Wouldn't you know it; the first one was caused by a girl. She was a classmate in either kindergarten or grade one. Her name was Tammy and she was a character straight out of Charles Dickens - a scrawny, mousy haired little slip of a thing with a giant crush on our boy. You couldn't help but smile when she came around.

Now just think for a minute about the relationship boys and girls at the age of six and seven might have. You're not talking about mushy romantic stuff or even friendly play. What happens is that boys throw things at girls. It's kind of reverse courting - an attention getter of sorts. Unfortunately, this behavior can sometimes backfire and lead to some of the most spectacular brouhaha’s you could ever imagine. Girls have a way of triggering that sort of thing, whether by accident or by design.

That was exactly what happened one fine Sunday afternoon. It was ironically enough, Boxing Day. My folks were over at the house for dinner and the kid was down the road playing with his pal in the snow. The doorbell rings and Tammy is there all starry eyed and wiping her runny nose on her sleeve, wanting to know if our boy can come out to play. Well, he's not home I tell her, and like a dummy I point to where the boys are. Of course, I can see them in our still sparse subdivision. They're building a snow fort. Off goes Tammy, undaunted, to find her man.

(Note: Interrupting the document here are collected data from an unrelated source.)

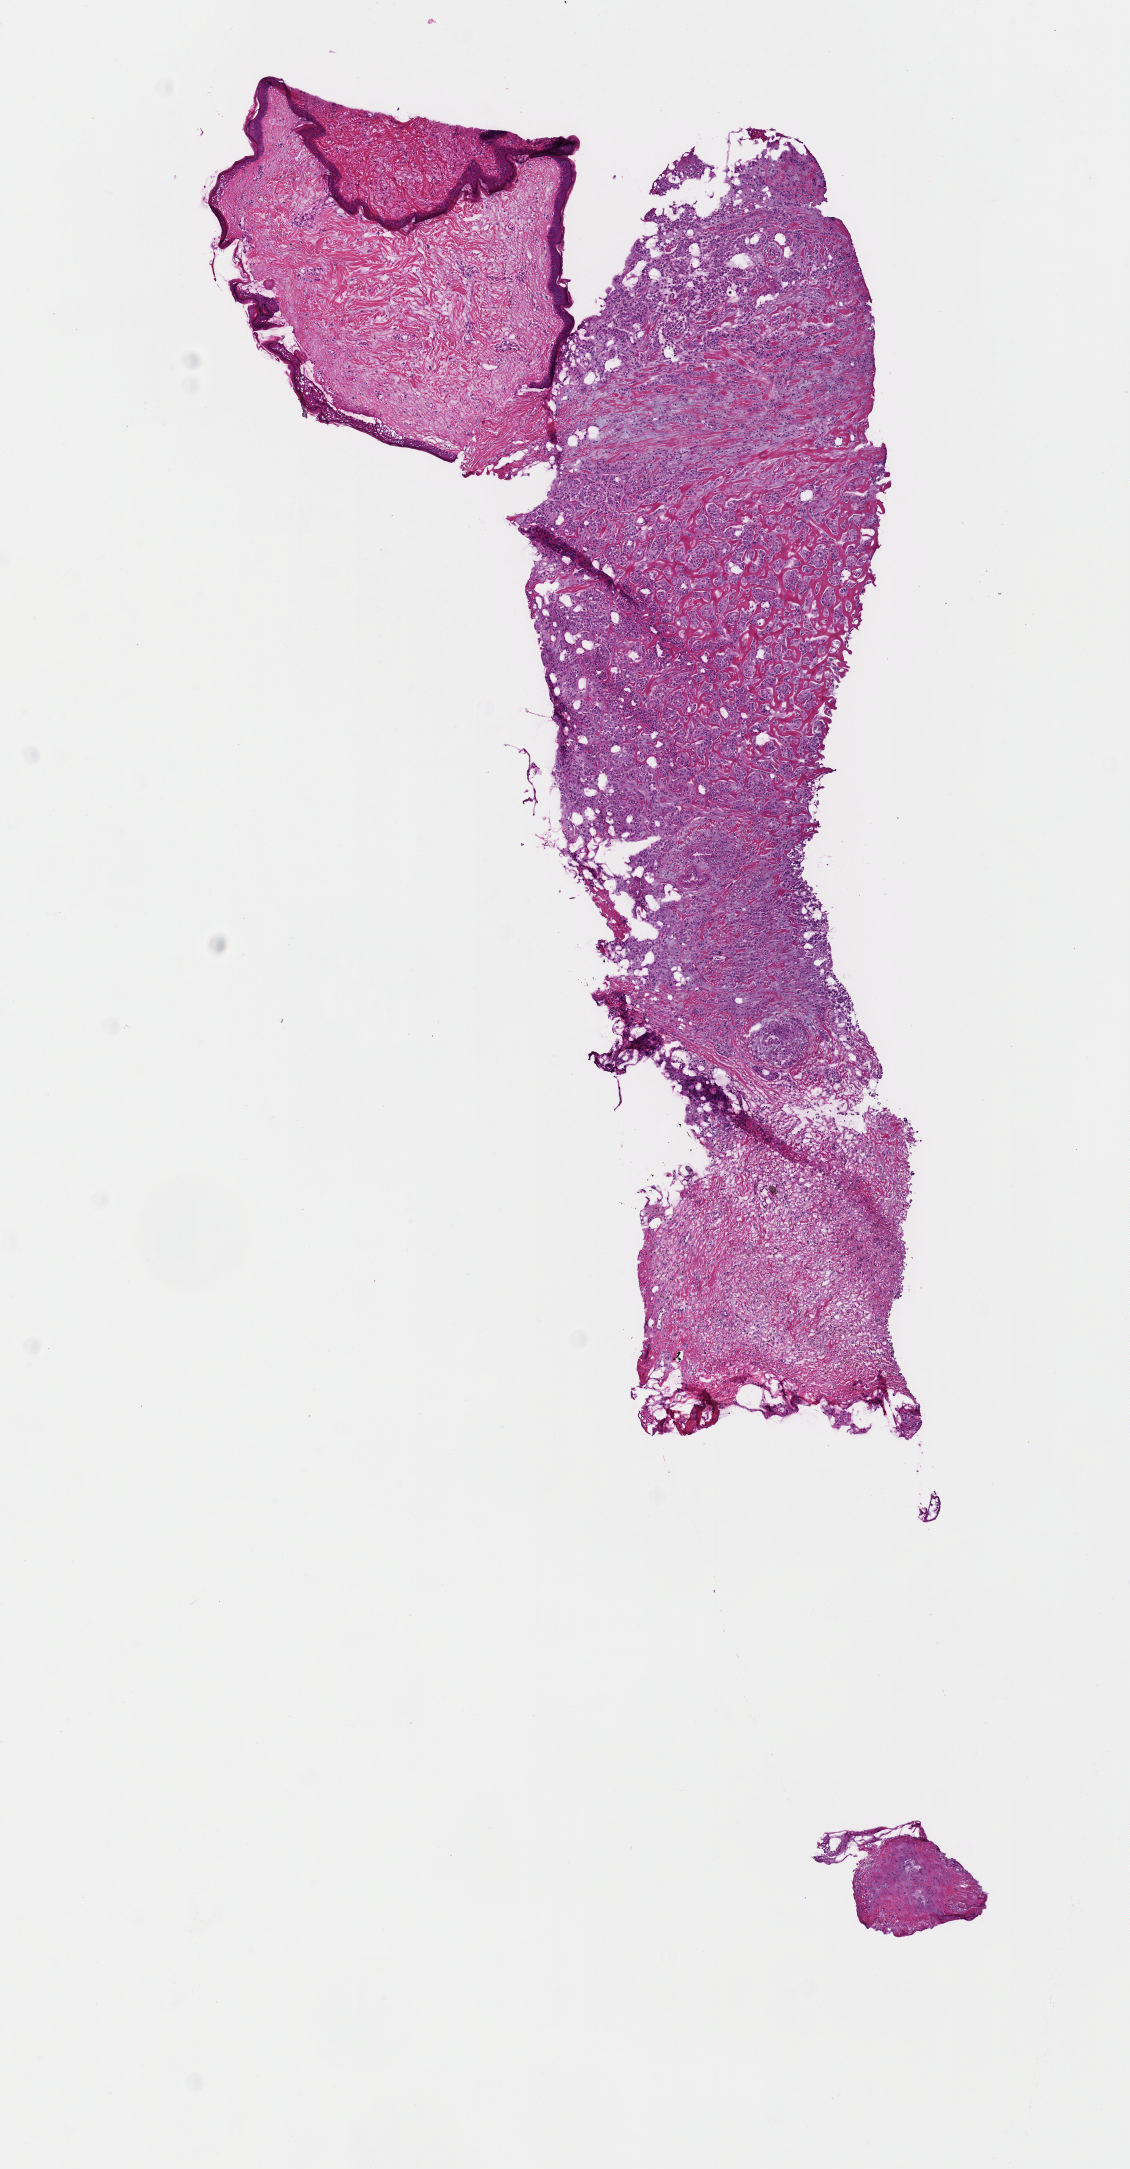
Digitized Hematoxylin and eosin (H&E) stained tissue section (whole slide), low-resolution overview of the scanned area, about 4.5 x 8.6 mm. Frozen section from the top of the tissue portion. Sample: primary tumour, breast. Patient: female, age at initial diagnosis 76 years. Slide review estimates, as recorded: tumour cells 75%, tumour nuclei 75%.
Diagnosis: Lobular carcinoma, NOS.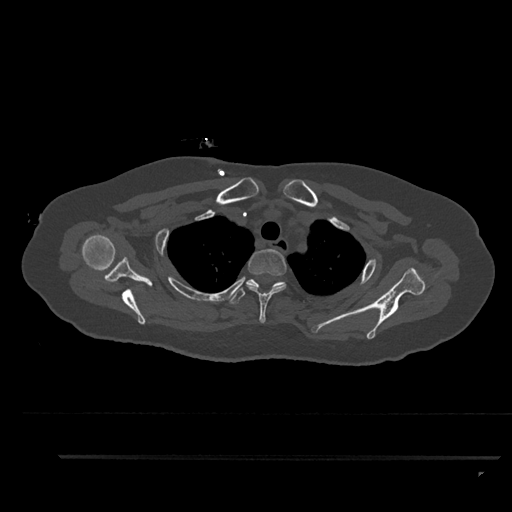
CT including the spine, one axial slice. Reconstruction kernel Br40s/3. 120 kVp. Bone window (W 1800 / L 400 HU). 0.5 mm slice thickness. 512 × 512 image matrix, field of view 408 × 408 mm. Female patient, age 44 years. Case-level facts recorded for this patient, not image findings: primary cancer: renal; vertebrae with lytic lesions (as recorded): L1.
Structures marked on this image (semi-automatic segmentation, software-assisted and operator-edited):
- T1 vertebra: bounding box (x1, y1, x2, y2) in pixels: (279, 284, 286, 287)
- T2 vertebra: (246, 249, 287, 323)
- T3 vertebra: (229, 279, 286, 304)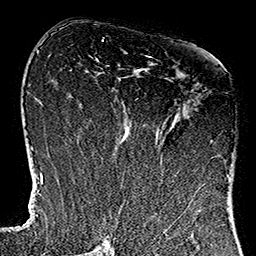
Breast MRI (dynamic contrast-enhanced), one axial slice; cropped to one breast; dynamic contrast-enhanced series, time point 2 of 7 at this slice position (early post-contrast); 1.5 T; TE 2.7 ms, TR 5.1 ms; 1 mm slice thickness; 256 × 256 image matrix, field of view 178 × 178 mm. Female patient.
Annotated regions visible in this slice (semi-automatic segmentation, software-assisted and operator-edited):
- enhancing-tissue mask used for the functional tumour volume (all voxels passing the contrast-enhancement thresholds inside the analysis volume; usually the tumour): box from (x=121, y=55) to (x=233, y=184) px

You can already suspect what's coming, can't you? Poor Tammy suddenly becomes the unwitting target for lumps of snow. The two boys, one on either side of the street are pelting her left and right. I think that she was either skinny enough or fast enough that they didn't do her any harm, but what followed was the most amazing spectacle you could ever want to witness.

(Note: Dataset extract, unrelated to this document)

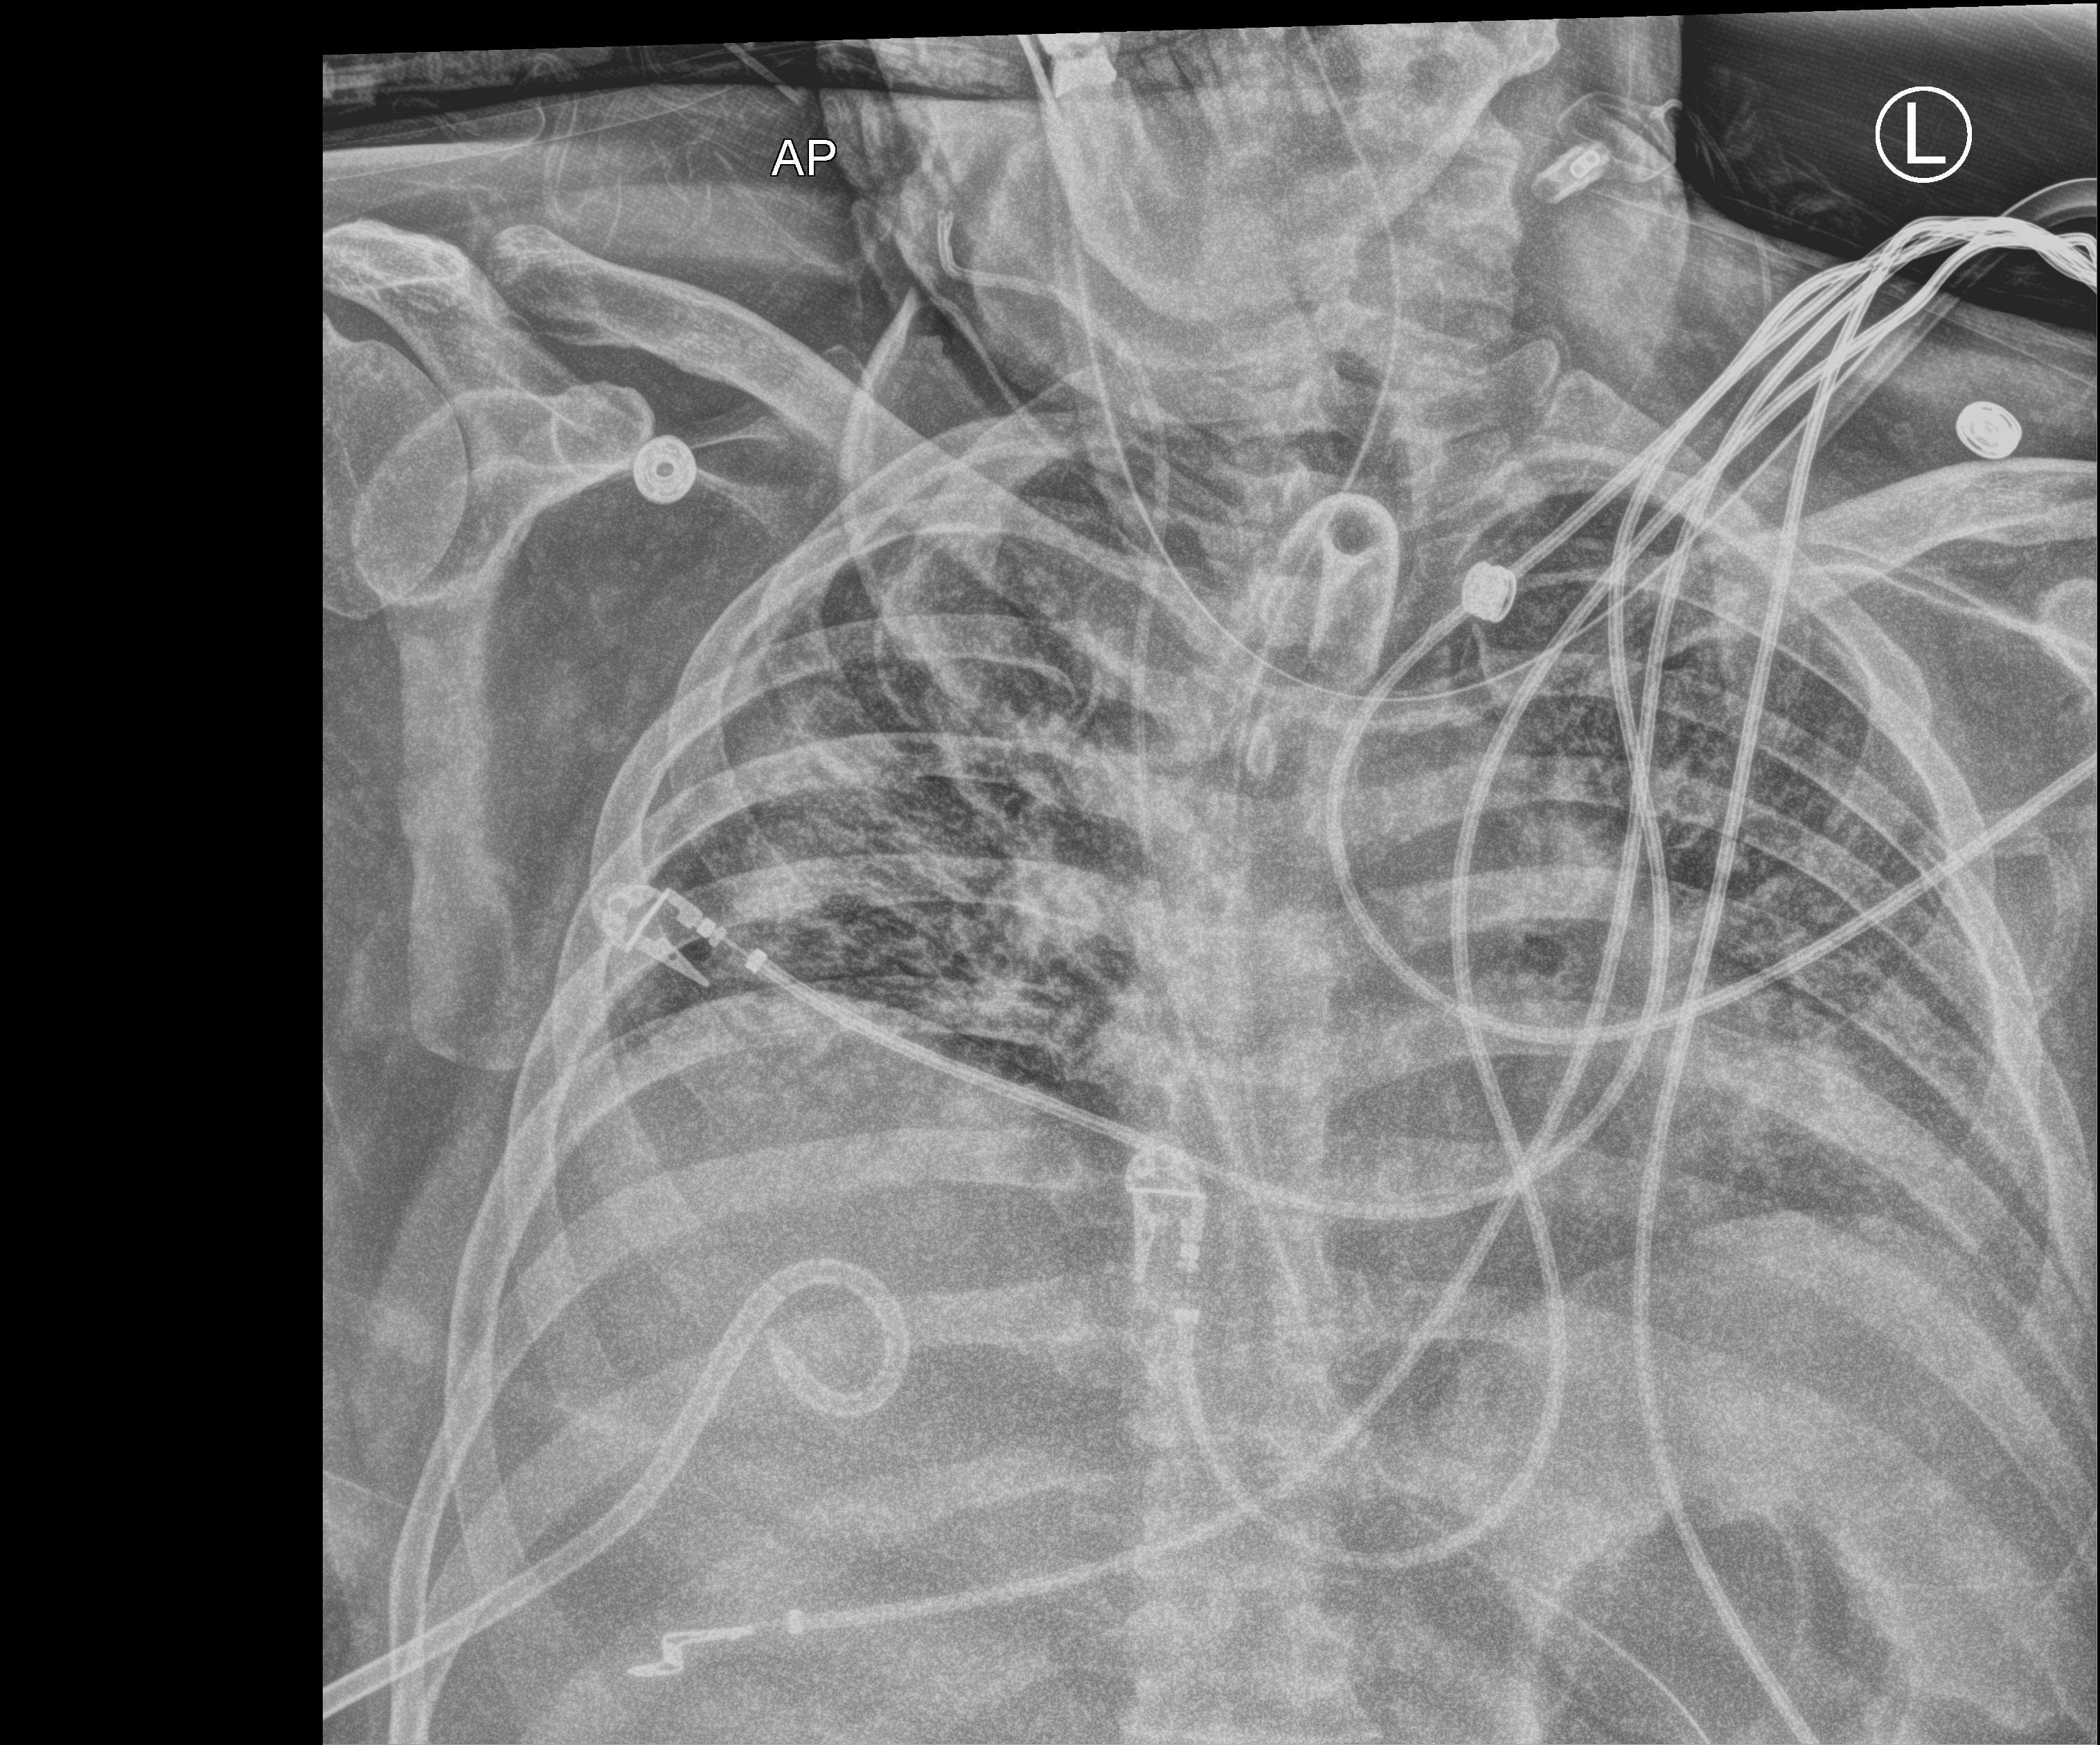
Portable chest radiograph, anteroposterior (AP) projection. Patient hospitalised with COVID-19; male, aged 18–59 years.
From the hospital-stay record, not from the radiograph (when in the stay this image was taken is not recorded): COPD (admission record): no; admitted to intensive care during this hospital stay: yes.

Both boys had a pretty good throwing arm, active as they were. It was only their aim that needed work. It just happened that one of the snow lumps our boy had picked up was more ice than snow. When he whipped it at Tammy, he missed and caught his friend right in the forehead. Well, there was enough raw pain in that chunk of ice to dissolve the friendship right then and there. At least it would have been if his friend's older brother hadn't been on hand to take charge.

Now we were inside the house all cozy and warm so we couldn't hear the conversation but near as we could tell somebody needed some satisfaction. My best guess is that the older brother had been sent out to look after his younger sibling and had to take care of matters himself. He was probably of an age where he had been reading about fair play and duels and all that stuff. I'm only speculating of course, but when I was about that old I knew all about Robin Hood and Sir Lancelot and honor in battle and all that noble fair play bumph.

In any event, what we saw from our ringside seat in our living room was these two seven year olds, all bundled up in snow suits, squaring off like two Victorian boxers while the older brother refereed. They would go at it hammer and tong until somebody threw a low blow or pushed the other one down. The older brother would make them break contact and start over again. Every once in a while the three of them would sit down in the snow bank and rest. Then they'd be at it again. It was all Marquis of Queensbury rules, right and proper. It seems to me they even shook hands when it was over.

This is how it went for a whole hour, all the way down the block until they got to our house. By then they were so tired, they'd forgotten what the fight was all about. And Tammy, having gotten her dose of attention from her seven year-old man went on to other things. In the meantime we'd had the best hour of entertainment we could possibly have hoped for. Muhammad Ali himself couldn't have done better.

Well, I've got to give the kid his due. He never did have to deal with the old man over rule number one or rule number two.